I think that semantic design/development is hard and that's why people end up with jumbled messes of things. Commenting code is hard too, that's why most developers don't do it. We're not here because the DOM is crazy. We're here because the DOM is crazy and developers are too lazy/taxed/forced to do it the quick and dirty way instead of the way that works ideologically and is generally accepted as a best practice.

I agree that this is a realist vs. an idealist discussion, though. It's a very mild version of the gun control argument - the idealist in me thinks nobody should need guns, the realist in me realizes that people should be able to have them.

I like reading opinions and ideas on programming from the past and contrasting them to the current state of things. I wonder how the author sees things 10 years later.
I love that this highly opinionated article about the correct way to write css is styled just hideously.
CSS is getting variables: https://developer.mozilla.org/en-US/docs/Web/CSS/Using_CSS_v... and I cannot wait to use them. This is the main reason I will be pushing to stop supporting all versions of IE. If you don't like them, you don't have to use them. But I'll give an example of why they are super super handy and long overdue.

Let's say I want to enforce a color palette across my app. I define color variables, and only use those predefined color variables. If the palette changes, I just change the variable, and everything changes. Great, an easy way to have simple and consistent colors on a large project with multiple devs. Even better, I can do this now, with prepocessors like SCSS. After years of using it in an increasingly large project I have zero regrets, I only wish we did it sooner.

But think of this further use case: we want to have different color palettes based on different situations. For the same markup. We want the user to be able to toggle between dark mode and light mode. We want to change the colors when the user is printing something (especially in dark mode). I can't do this in SCSS directly without native CSS variables. I have to compile multiple CSS files from our source ahead of time, and dynamically switch between them, which feels like a hack and causes a lag while the files are fetched.

With CSS variables, I can change the variable to another value inside a certain class. So to toggle between light or dark mode I can just add a class to the body element on the page. I can use the print @media rule to change the variable values when printing. I can do the same with sizes based on the screen dimensions.

This is so simple and clear. When devs are maintaining or adding code they don't need to think about it. Just use the right variable and everything will work out. The alternative to using variables (the new CSS ones or by generating multiple stylesheets using CSS preprocessor variables) is to redefine all the styling that you need to change under a new class. So I have a stylesheet for a feature, then a smaller one that changes all the colors for that feature when the "dark-mode" class is on the body tag, and another for @media print. And then every dev needs to be aware of that and maintain and check all 3 versions whenever they make a change.

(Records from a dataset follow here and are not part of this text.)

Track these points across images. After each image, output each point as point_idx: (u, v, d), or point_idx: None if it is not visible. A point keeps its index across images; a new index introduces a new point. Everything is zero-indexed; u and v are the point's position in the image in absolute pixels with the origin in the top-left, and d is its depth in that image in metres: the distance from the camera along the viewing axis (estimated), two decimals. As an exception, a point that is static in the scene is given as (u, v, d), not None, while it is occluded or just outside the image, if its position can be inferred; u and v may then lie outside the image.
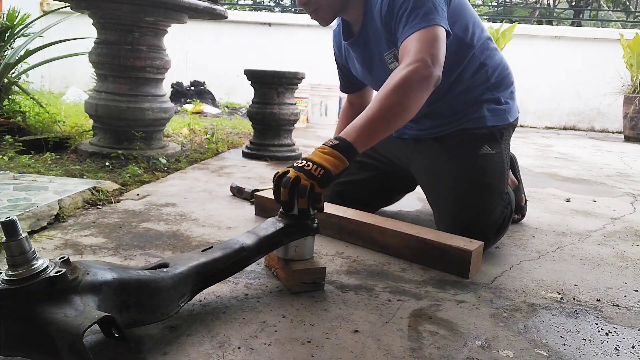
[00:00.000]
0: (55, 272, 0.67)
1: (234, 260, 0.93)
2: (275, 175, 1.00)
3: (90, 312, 0.66)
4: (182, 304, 0.83)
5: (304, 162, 0.98)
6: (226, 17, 2.55)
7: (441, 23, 1.14)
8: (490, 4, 6.66)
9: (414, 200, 1.84)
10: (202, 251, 0.93)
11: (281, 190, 0.96)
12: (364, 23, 1.32)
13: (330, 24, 1.37)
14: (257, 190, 1.72)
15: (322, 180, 0.95)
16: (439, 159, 1.40)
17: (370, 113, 1.05)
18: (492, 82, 1.38)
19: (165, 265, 0.86)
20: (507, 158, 1.40)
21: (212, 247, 0.95)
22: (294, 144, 2.70)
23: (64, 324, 0.63)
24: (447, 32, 1.16)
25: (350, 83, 1.60)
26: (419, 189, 1.61)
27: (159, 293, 0.79)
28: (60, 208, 1.41)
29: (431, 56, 1.09)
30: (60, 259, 0.71)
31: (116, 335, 0.74)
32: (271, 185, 1.02)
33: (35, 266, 0.67)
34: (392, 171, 1.54)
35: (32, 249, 0.67)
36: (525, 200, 1.66)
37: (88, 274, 0.71)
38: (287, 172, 0.98)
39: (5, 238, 0.66)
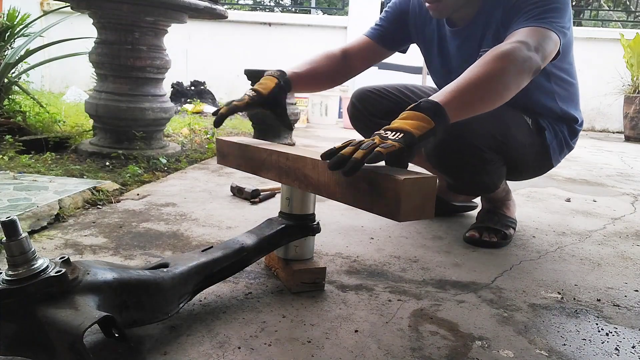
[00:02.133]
0: (55, 272, 0.67)
1: (234, 260, 0.93)
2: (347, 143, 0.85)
3: (90, 312, 0.65)
4: (182, 304, 0.83)
5: (387, 129, 0.85)
6: (226, 17, 2.55)
7: (558, 31, 1.08)
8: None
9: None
10: (202, 251, 0.93)
11: (347, 148, 0.82)
12: (475, 20, 1.27)
13: None
14: (258, 191, 1.72)
15: (401, 139, 0.81)
16: None
17: (466, 78, 0.94)
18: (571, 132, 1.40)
19: (165, 265, 0.86)
20: (534, 147, 1.33)
21: (212, 247, 0.95)
22: (294, 144, 2.70)
23: (64, 324, 0.63)
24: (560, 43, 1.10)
25: (388, 35, 1.42)
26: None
27: (159, 293, 0.79)
28: (60, 208, 1.41)
29: (537, 45, 1.02)
30: (60, 258, 0.71)
31: (116, 335, 0.74)
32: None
33: (35, 266, 0.67)
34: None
35: (32, 249, 0.67)
36: (512, 234, 1.48)
37: (88, 273, 0.71)
38: (363, 141, 0.83)
39: (5, 238, 0.66)
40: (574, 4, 9.14)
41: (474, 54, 1.25)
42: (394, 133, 0.83)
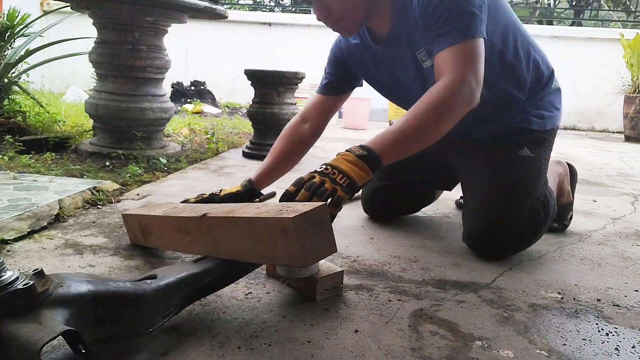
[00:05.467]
0: (23, 285, 0.64)
1: (228, 272, 0.90)
2: (298, 180, 0.94)
3: (52, 326, 0.62)
4: (167, 318, 0.79)
5: (330, 168, 0.94)
6: (226, 17, 2.55)
7: (481, 34, 1.07)
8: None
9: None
10: (195, 261, 0.90)
11: (301, 192, 0.91)
12: (393, 24, 1.22)
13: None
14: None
15: (346, 188, 0.91)
16: (474, 155, 1.37)
17: (404, 128, 1.00)
18: (540, 89, 1.34)
19: (153, 278, 0.82)
20: (546, 162, 1.35)
21: (206, 257, 0.92)
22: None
23: (24, 340, 0.60)
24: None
25: (339, 85, 1.41)
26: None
27: (140, 306, 0.75)
28: (60, 208, 1.41)
29: (474, 75, 1.04)
30: (33, 271, 0.68)
31: (83, 351, 0.69)
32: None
33: (2, 278, 0.64)
34: (428, 163, 1.49)
35: (1, 260, 0.65)
36: (571, 216, 1.59)
37: (61, 286, 0.68)
38: (313, 177, 0.93)
39: None
40: (573, 3, 9.13)
41: (408, 59, 1.23)
42: (341, 177, 0.93)
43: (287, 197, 0.92)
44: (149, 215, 1.12)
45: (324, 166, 0.95)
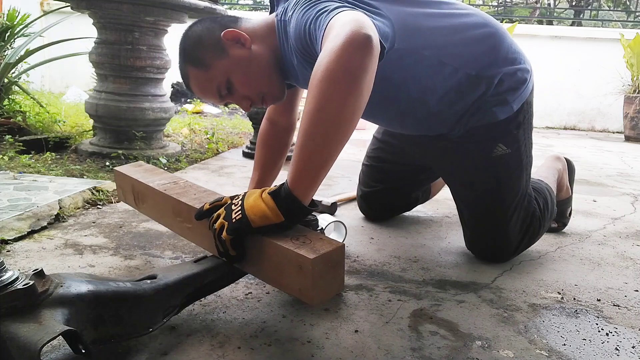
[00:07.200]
0: (23, 285, 0.64)
1: (228, 272, 0.89)
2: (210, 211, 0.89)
3: (53, 326, 0.62)
4: (167, 318, 0.80)
5: (240, 199, 0.84)
6: (226, 17, 2.55)
7: (346, 6, 0.90)
8: (490, 3, 6.67)
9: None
10: (195, 261, 0.90)
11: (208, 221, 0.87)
12: (293, 77, 1.14)
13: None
14: (336, 204, 1.65)
15: (232, 225, 0.81)
16: (450, 160, 1.26)
17: (302, 139, 0.80)
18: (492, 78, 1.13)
19: (153, 278, 0.82)
20: (527, 147, 1.21)
21: (206, 257, 0.92)
22: (294, 144, 2.70)
23: (24, 340, 0.60)
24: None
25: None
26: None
27: (140, 306, 0.75)
28: (60, 208, 1.41)
29: (356, 23, 0.80)
30: (33, 271, 0.68)
31: (83, 351, 0.68)
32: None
33: (2, 279, 0.64)
34: (411, 167, 1.46)
35: (1, 260, 0.65)
36: (570, 211, 1.57)
37: (61, 286, 0.68)
38: (226, 203, 0.87)
39: None
40: (573, 3, 9.13)
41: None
42: (237, 211, 0.82)
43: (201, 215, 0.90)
44: (146, 185, 1.08)
45: (238, 196, 0.86)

Needless to say, I entirely disagree with this article :) I don't think I am the only one who has struggled to understand why CSS is so difficult to use. We've had a few decades to refine it, we should be in a better place by now.

You can use them now with PostCSS if you don't mind restricting your variables to the root level (it can't polyfill the cascading nature).

You could also use them natively if you don't care about IE, which is becoming more and more reasonable.

CSS variables are useful if you're a professional web developer. But I would say websites are excessively designed now, especially the kind of ones I visit (other than this).

It's pretty incredible just what an arms race web design is. Web browsers should really not be chugging, ever, in 2018.